Having thought initially about studying law for my undergraduate degree, I couldn’t imagine the prospect of spending 3-4 years of my life trawling through pages on Corporate and Tort Law to eventually specialise in an area I was really interested in. Just as well…studying Criminology from a critical and holistic angle, it became clear to me that Law was never really my area of interest at all. Almost instantly, I knew Criminology was where life would take me for the long-haul. The ‘common-sense’ and ‘taken-for-granted’ narrative about crime/criminality that I had long been accustomed to suddenly looked flawed…and, in many ways, deliberately tilted towards those who had the power to set the narrative. Over the years, I became particularly interested in how this power manifests itself in different areas of society, how it is exercised through the use of ‘video activism’ and the media in general, and how language and discourse is used in order to shape collective stereotypes about some groups but not others.
My PhD focusses specifically on racial (in)justice; how dominant mainstream media and political discourse is used to ‘frame’ immigration, how this is then challenged by the broader anti-racist movement in the UK through the use of ‘video activism’, and what types of knowledge are produced from this process which can help us understand the complex power interplay between the state and those within its borders. It would be amazing to meet and work with other academics interested in these areas of research!

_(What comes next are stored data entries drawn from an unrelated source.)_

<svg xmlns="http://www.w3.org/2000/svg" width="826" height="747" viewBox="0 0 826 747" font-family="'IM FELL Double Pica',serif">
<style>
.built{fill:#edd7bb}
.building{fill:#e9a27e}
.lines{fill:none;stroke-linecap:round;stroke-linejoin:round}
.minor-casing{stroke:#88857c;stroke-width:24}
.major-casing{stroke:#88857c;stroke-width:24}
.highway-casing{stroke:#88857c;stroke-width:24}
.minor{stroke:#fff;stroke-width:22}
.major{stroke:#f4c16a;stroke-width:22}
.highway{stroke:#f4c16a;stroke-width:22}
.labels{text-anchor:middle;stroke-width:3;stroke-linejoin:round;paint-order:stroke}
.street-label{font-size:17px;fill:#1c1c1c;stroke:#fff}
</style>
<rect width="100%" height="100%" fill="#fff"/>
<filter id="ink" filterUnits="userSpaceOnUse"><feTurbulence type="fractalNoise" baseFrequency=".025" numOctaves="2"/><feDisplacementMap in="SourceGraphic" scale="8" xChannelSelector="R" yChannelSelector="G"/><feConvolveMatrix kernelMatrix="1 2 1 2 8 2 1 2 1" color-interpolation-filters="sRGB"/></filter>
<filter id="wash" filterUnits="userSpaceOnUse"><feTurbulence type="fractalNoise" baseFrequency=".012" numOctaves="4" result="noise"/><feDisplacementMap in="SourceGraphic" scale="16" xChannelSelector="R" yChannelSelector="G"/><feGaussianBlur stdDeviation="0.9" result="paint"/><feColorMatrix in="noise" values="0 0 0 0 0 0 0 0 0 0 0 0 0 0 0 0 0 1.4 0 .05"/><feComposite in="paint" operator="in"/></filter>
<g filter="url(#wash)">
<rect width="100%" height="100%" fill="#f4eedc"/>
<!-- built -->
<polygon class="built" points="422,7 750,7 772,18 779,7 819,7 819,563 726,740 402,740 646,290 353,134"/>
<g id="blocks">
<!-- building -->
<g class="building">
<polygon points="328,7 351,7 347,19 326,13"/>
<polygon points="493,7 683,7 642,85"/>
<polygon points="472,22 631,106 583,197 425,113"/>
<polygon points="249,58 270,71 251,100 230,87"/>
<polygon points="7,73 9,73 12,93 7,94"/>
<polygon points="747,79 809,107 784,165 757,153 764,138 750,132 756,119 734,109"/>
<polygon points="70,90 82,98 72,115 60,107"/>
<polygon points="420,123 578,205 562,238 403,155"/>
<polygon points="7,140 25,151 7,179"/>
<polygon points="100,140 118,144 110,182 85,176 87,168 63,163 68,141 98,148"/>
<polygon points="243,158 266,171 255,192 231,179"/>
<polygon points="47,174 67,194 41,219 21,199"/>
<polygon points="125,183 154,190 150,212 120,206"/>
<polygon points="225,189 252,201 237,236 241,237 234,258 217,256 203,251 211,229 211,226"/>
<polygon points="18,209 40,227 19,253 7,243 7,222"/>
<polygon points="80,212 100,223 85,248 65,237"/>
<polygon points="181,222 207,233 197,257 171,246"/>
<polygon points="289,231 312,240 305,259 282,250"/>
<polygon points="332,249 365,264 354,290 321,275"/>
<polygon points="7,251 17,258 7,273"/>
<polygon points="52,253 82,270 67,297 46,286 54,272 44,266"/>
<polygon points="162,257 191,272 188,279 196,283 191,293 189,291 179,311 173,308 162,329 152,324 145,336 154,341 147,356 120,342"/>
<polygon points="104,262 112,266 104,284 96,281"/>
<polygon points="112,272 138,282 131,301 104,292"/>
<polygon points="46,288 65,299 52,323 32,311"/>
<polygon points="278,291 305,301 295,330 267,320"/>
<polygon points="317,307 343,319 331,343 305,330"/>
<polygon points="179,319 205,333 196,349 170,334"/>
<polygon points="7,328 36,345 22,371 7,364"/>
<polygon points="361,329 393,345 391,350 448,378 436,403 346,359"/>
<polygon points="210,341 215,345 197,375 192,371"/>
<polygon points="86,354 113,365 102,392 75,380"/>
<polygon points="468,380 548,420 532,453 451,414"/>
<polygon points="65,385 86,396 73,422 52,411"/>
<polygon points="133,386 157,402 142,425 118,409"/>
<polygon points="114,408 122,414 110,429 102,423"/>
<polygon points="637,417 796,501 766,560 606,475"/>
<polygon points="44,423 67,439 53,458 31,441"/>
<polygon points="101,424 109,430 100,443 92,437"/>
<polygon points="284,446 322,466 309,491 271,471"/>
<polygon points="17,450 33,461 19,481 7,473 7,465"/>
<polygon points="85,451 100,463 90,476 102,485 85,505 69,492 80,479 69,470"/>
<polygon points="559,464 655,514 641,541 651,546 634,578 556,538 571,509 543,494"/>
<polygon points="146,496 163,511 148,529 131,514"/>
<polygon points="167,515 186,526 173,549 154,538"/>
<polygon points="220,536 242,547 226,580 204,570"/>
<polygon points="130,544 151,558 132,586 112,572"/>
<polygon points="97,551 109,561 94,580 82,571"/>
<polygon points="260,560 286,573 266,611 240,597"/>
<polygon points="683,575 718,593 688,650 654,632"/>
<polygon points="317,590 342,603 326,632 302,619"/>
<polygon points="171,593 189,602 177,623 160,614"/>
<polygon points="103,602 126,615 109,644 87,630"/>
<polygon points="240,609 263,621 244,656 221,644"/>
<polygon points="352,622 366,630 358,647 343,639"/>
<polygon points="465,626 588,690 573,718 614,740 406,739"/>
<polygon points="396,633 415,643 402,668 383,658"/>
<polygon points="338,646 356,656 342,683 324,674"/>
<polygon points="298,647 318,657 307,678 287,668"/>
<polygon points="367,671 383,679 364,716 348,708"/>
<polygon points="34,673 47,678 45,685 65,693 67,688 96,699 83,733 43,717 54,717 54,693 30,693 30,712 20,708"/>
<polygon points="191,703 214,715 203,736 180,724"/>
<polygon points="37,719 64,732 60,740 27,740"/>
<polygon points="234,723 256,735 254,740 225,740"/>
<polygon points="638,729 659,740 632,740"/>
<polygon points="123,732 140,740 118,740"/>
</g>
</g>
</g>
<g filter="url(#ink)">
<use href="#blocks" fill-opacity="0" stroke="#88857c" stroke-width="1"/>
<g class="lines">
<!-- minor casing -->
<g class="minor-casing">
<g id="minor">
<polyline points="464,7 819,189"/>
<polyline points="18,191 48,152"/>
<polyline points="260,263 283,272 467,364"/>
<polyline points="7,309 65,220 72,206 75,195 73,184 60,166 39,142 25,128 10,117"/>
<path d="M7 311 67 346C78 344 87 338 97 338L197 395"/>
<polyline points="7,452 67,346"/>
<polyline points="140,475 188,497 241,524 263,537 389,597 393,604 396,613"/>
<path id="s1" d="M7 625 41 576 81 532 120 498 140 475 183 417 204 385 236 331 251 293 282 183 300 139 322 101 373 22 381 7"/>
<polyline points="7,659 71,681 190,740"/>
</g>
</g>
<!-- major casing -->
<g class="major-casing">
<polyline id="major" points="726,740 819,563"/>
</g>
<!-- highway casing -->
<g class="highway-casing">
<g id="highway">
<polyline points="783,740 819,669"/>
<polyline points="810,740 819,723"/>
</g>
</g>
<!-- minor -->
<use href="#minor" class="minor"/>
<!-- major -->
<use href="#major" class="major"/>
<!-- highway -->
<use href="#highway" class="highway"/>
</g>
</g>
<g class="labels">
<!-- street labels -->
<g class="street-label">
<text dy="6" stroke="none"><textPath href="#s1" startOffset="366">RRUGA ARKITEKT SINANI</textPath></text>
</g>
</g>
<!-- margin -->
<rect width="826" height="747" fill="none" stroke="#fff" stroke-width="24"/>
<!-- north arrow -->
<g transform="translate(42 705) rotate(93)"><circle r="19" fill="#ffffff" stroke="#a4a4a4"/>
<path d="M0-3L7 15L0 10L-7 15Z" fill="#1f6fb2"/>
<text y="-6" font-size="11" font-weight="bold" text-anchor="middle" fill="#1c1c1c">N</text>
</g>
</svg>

Although I still have deeply-rooted Imposter Syndrome from having migrated to the UK in the 90s without speaking a word of English and trying to ‘fit in’, studying and working in higher education has taught me that there is always a gap that can be filled at the right time in the right place…a gap that can flip every self-critical flaw into momentary virtue. Joining the Criminology team at Northampton has become part of my learning curve, and I am very much looking forward to working closely with the team and meeting all our students when teaching starts this semester!